Senator Chafee started off reading a Bolton statement that he made in the past where Bolton essentially blamed terrorism as the fundamental problem in the Middle East. Chafee said to Bolton: "You are a brilliant man. Terrorism is a device. Your statement makes no sense. Explain it."

Bolton gave a long and convoluted response but also stated: "There is no basis for peace in the Middle East now." He suggested that one of the reasons why the U.S. has resisted calls for immediate cease fire in the region is that it wants to generate a "comprehensive solution". He said "we need to use current circumstances as a fulcrum to move towards a more stable, longer term solution."

Chafee jumped back: "Can't you go any deeper? This isn't just terrorism. What about the history of terrorism in the region? What are the root causes?"

Bolton continued to duck the question. And jumped back to focus his answer on Hezbollah -- which he said has one foot in as political party, one foot in as military movement and that it would have to abandon its military part for peace to move forward.

Bolton sounded reasonable but still ducked Chafee's question.

So Chafee charged AGAIN.

Chafee said, "We have serious problems now.

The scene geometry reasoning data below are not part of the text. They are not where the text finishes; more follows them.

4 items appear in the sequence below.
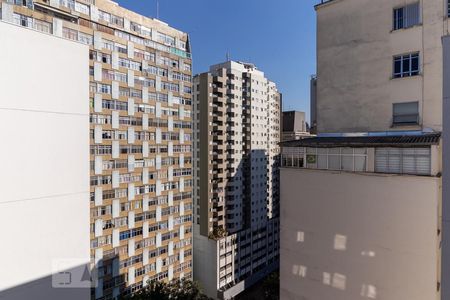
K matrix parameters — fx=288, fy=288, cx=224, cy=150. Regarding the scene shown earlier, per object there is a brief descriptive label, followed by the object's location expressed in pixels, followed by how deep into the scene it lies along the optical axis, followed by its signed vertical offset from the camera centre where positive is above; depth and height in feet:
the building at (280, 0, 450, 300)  36.99 -2.92
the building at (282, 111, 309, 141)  288.10 +22.75
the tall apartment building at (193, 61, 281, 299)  169.58 -20.05
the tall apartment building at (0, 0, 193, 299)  104.63 +3.96
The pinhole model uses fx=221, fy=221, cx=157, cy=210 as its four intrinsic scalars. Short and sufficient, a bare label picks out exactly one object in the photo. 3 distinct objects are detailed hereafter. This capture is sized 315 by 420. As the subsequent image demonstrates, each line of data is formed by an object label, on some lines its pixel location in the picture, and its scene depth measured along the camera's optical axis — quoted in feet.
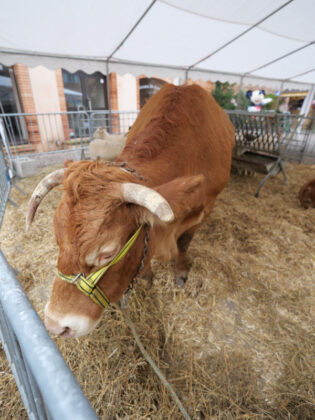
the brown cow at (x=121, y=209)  3.70
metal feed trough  15.70
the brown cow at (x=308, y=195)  14.24
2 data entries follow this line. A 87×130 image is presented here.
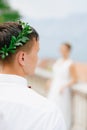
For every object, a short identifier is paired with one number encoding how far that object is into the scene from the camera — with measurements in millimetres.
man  1818
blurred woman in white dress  5844
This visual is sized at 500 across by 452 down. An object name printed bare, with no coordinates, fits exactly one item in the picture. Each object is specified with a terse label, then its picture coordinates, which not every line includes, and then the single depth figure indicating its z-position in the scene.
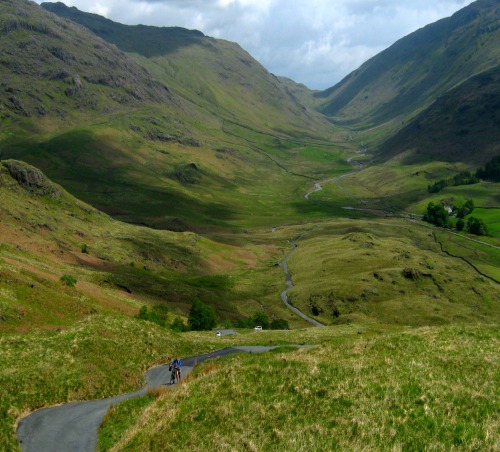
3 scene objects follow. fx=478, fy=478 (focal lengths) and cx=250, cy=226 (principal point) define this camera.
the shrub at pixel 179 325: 78.88
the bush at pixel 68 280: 74.30
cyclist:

This is a conflagration. You are not answering my question. What are the root problems? What do we have to get to -- to get to a permanent peace? Is there anything deeper than just terrorism that you can identify as the root cause of the conflagration?

Bolton finally began to yield to Chafee's impressive pressure and focus.
I'm only sorry I didn't get to see that.

Continued violence is simply not the answer; that seems obvious to everyone except the Bush team. I was listening to a local radio program this morning that mentioned a study which gets to the psychology of this. It seems almost universal in human culture that one blow answering for another is deemed "legitimate." Even-numbered responses, in other words, provide recompense and balance, if not finality and conclusion. They should provide that, of course, but they don't. And why not? Because the "even-number" is not objectively determined. "He started it!" is the legitimating cry, but it too often overlooks the entire complex causal chain, and begins instead where one party wants it to begin. So we have, for example, Amb. Bolton's statement that some parties in the Middle East "don't recognize Israel's right to exist." Could that be, perhaps, because Israel's existence was born, not out of agreement, but out of a brute exercise of power?

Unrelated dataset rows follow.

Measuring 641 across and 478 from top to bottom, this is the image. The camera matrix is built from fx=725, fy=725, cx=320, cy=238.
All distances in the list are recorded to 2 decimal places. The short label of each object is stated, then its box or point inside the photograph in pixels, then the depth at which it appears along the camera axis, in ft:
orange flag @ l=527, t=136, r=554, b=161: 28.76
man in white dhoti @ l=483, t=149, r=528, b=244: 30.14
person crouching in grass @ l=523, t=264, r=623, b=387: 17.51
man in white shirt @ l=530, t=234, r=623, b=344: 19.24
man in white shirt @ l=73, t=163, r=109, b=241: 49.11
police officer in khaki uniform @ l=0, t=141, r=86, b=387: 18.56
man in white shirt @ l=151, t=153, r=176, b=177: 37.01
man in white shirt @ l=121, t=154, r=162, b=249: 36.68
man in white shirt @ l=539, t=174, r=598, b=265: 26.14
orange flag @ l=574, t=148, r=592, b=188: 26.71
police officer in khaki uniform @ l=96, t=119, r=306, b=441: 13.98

The analysis goes on, but much of it centers on what we could theologically call "original sin," which I would define as "selfishness." It seems we are all but incapable of returning a blow with a similar blow; we usually percieve the hurt we give as minor, the one we recieve as major. And so the "even-numbered blow" is again never even, because you hit me harder than I hit you; so I get one more, to make us "even." And while I am quite aware of how I feel and perceive the situation, I know what you think only from what you do (where speech, too, is simply a behavior, not absolute evidence of your perception). On and on it goes, then; and no breaking it unless we find a magic formula that makes us all think alike. Maybe "reason" would be the cure! That, at least, was the hope of the Enlightenment. And that experiment as begun, oh, how many centuries ago now?

Are we there yet?

Analysis is helpful, then; and bad analysis is revealing, too. Opposition to this nonsense must increase. Sen. Chafee may have started a ball rolling, or he may pull an Arlen Specter and retreat from what seemed like a good beginning. Time will tell. But the issue of cause and effect, while it is a central one to empirical thinking, and to human experience, is not our sole guide to behavior. We will have to think a bit harder than that, and delve a bit deeper than even th human psyche for answers. Becuase, to be honest, while I found that report and the studies it was based on to be interesting, I also found myself thinking: "Well, duh!"

And then I thought: "Are we there, yet? And if not, why not?" And I think I know the answer to that. But it brings the condemnation of secular left blogistan down on my head (if they even notice me) to say it.